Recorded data

++++++++

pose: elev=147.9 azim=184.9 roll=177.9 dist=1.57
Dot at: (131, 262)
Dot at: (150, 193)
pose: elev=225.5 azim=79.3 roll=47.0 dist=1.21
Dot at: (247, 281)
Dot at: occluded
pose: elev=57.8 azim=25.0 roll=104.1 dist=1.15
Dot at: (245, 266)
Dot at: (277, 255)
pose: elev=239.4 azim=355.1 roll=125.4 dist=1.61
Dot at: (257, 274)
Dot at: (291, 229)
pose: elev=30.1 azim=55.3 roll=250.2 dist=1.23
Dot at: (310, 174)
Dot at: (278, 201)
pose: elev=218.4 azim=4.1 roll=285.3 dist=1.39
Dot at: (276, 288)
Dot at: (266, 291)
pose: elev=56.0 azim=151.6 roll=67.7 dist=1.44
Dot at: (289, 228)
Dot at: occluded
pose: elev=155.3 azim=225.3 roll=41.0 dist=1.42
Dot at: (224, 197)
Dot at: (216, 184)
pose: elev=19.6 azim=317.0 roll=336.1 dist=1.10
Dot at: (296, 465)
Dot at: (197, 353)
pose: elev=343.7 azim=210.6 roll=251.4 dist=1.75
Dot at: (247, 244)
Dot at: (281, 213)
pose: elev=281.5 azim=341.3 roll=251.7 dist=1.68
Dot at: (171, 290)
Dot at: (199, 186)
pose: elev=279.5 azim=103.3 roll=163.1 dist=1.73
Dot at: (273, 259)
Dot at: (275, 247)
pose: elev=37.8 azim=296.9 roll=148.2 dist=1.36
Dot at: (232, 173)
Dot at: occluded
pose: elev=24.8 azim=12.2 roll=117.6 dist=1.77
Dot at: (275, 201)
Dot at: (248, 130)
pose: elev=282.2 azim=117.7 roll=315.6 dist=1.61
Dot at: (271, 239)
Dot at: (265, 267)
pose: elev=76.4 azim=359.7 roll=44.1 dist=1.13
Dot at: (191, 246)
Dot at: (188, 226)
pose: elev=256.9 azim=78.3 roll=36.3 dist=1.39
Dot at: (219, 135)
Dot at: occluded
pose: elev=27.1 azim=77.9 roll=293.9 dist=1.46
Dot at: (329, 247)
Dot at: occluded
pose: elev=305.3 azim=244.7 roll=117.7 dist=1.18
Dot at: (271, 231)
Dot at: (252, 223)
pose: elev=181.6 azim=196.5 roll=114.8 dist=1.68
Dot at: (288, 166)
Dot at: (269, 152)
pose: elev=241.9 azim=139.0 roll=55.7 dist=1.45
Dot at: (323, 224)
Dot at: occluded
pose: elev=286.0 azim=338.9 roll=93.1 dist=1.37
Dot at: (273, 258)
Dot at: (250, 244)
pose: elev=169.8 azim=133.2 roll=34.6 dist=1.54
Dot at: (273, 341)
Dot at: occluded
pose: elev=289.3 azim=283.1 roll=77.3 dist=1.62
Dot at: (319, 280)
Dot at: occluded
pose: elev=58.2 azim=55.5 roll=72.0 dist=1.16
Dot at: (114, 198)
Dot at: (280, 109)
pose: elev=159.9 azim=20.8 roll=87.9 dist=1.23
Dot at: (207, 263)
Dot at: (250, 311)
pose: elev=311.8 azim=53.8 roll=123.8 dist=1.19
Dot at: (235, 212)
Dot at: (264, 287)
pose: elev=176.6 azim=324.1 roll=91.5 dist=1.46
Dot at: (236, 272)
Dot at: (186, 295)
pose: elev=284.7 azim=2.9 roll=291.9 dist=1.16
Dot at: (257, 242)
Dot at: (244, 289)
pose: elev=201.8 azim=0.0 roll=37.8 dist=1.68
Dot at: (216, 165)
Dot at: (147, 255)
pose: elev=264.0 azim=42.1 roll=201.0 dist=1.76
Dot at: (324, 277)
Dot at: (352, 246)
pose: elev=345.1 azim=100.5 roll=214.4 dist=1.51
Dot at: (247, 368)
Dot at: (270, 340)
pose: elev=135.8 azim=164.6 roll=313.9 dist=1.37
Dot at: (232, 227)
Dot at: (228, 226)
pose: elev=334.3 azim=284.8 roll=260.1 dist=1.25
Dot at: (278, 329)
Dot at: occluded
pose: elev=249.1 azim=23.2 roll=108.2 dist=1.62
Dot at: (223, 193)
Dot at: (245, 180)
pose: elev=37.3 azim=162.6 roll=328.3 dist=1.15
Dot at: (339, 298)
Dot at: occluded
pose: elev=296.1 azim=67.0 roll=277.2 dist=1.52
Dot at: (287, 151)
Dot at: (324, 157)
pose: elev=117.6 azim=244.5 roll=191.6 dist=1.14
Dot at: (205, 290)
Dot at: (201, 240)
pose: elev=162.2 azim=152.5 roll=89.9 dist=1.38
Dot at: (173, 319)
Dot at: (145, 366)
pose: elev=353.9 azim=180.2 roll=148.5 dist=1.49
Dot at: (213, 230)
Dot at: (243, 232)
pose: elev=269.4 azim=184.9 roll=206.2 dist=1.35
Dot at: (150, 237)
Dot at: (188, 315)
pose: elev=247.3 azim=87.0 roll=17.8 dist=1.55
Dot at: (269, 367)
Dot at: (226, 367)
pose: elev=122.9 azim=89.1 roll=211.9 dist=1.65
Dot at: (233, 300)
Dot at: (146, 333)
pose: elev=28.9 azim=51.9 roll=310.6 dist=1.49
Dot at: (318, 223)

++++++++

Return all of the data above line for line, with no changes.

Solution for this exercise:
pose: elev=147.9 azim=184.9 roll=177.9 dist=1.57
Dot at: (131, 262)
Dot at: (150, 193)
pose: elev=225.5 azim=79.3 roll=47.0 dist=1.21
Dot at: (247, 281)
Dot at: occluded
pose: elev=57.8 azim=25.0 roll=104.1 dist=1.15
Dot at: (245, 266)
Dot at: (277, 255)
pose: elev=239.4 azim=355.1 roll=125.4 dist=1.61
Dot at: (257, 274)
Dot at: (291, 229)
pose: elev=30.1 azim=55.3 roll=250.2 dist=1.23
Dot at: (310, 174)
Dot at: (278, 201)
pose: elev=218.4 azim=4.1 roll=285.3 dist=1.39
Dot at: (276, 288)
Dot at: (266, 291)
pose: elev=56.0 azim=151.6 roll=67.7 dist=1.44
Dot at: (289, 228)
Dot at: occluded
pose: elev=155.3 azim=225.3 roll=41.0 dist=1.42
Dot at: (224, 197)
Dot at: (216, 184)
pose: elev=19.6 azim=317.0 roll=336.1 dist=1.10
Dot at: (296, 465)
Dot at: (197, 353)
pose: elev=343.7 azim=210.6 roll=251.4 dist=1.75
Dot at: (247, 244)
Dot at: (281, 213)
pose: elev=281.5 azim=341.3 roll=251.7 dist=1.68
Dot at: (171, 290)
Dot at: (199, 186)
pose: elev=279.5 azim=103.3 roll=163.1 dist=1.73
Dot at: (273, 259)
Dot at: (275, 247)
pose: elev=37.8 azim=296.9 roll=148.2 dist=1.36
Dot at: (232, 173)
Dot at: occluded
pose: elev=24.8 azim=12.2 roll=117.6 dist=1.77
Dot at: (275, 201)
Dot at: (248, 130)
pose: elev=282.2 azim=117.7 roll=315.6 dist=1.61
Dot at: (271, 239)
Dot at: (265, 267)
pose: elev=76.4 azim=359.7 roll=44.1 dist=1.13
Dot at: (191, 246)
Dot at: (188, 226)
pose: elev=256.9 azim=78.3 roll=36.3 dist=1.39
Dot at: (219, 135)
Dot at: occluded
pose: elev=27.1 azim=77.9 roll=293.9 dist=1.46
Dot at: (329, 247)
Dot at: occluded
pose: elev=305.3 azim=244.7 roll=117.7 dist=1.18
Dot at: (271, 231)
Dot at: (252, 223)
pose: elev=181.6 azim=196.5 roll=114.8 dist=1.68
Dot at: (288, 166)
Dot at: (269, 152)
pose: elev=241.9 azim=139.0 roll=55.7 dist=1.45
Dot at: (323, 224)
Dot at: occluded
pose: elev=286.0 azim=338.9 roll=93.1 dist=1.37
Dot at: (273, 258)
Dot at: (250, 244)
pose: elev=169.8 azim=133.2 roll=34.6 dist=1.54
Dot at: (273, 341)
Dot at: occluded
pose: elev=289.3 azim=283.1 roll=77.3 dist=1.62
Dot at: (319, 280)
Dot at: occluded
pose: elev=58.2 azim=55.5 roll=72.0 dist=1.16
Dot at: (114, 198)
Dot at: (280, 109)
pose: elev=159.9 azim=20.8 roll=87.9 dist=1.23
Dot at: (207, 263)
Dot at: (250, 311)
pose: elev=311.8 azim=53.8 roll=123.8 dist=1.19
Dot at: (235, 212)
Dot at: (264, 287)
pose: elev=176.6 azim=324.1 roll=91.5 dist=1.46
Dot at: (236, 272)
Dot at: (186, 295)
pose: elev=284.7 azim=2.9 roll=291.9 dist=1.16
Dot at: (257, 242)
Dot at: (244, 289)
pose: elev=201.8 azim=0.0 roll=37.8 dist=1.68
Dot at: (216, 165)
Dot at: (147, 255)
pose: elev=264.0 azim=42.1 roll=201.0 dist=1.76
Dot at: (324, 277)
Dot at: (352, 246)
pose: elev=345.1 azim=100.5 roll=214.4 dist=1.51
Dot at: (247, 368)
Dot at: (270, 340)
pose: elev=135.8 azim=164.6 roll=313.9 dist=1.37
Dot at: (232, 227)
Dot at: (228, 226)
pose: elev=334.3 azim=284.8 roll=260.1 dist=1.25
Dot at: (278, 329)
Dot at: occluded
pose: elev=249.1 azim=23.2 roll=108.2 dist=1.62
Dot at: (223, 193)
Dot at: (245, 180)
pose: elev=37.3 azim=162.6 roll=328.3 dist=1.15
Dot at: (339, 298)
Dot at: occluded
pose: elev=296.1 azim=67.0 roll=277.2 dist=1.52
Dot at: (287, 151)
Dot at: (324, 157)
pose: elev=117.6 azim=244.5 roll=191.6 dist=1.14
Dot at: (205, 290)
Dot at: (201, 240)
pose: elev=162.2 azim=152.5 roll=89.9 dist=1.38
Dot at: (173, 319)
Dot at: (145, 366)
pose: elev=353.9 azim=180.2 roll=148.5 dist=1.49
Dot at: (213, 230)
Dot at: (243, 232)
pose: elev=269.4 azim=184.9 roll=206.2 dist=1.35
Dot at: (150, 237)
Dot at: (188, 315)
pose: elev=247.3 azim=87.0 roll=17.8 dist=1.55
Dot at: (269, 367)
Dot at: (226, 367)
pose: elev=122.9 azim=89.1 roll=211.9 dist=1.65
Dot at: (233, 300)
Dot at: (146, 333)
pose: elev=28.9 azim=51.9 roll=310.6 dist=1.49
Dot at: (318, 223)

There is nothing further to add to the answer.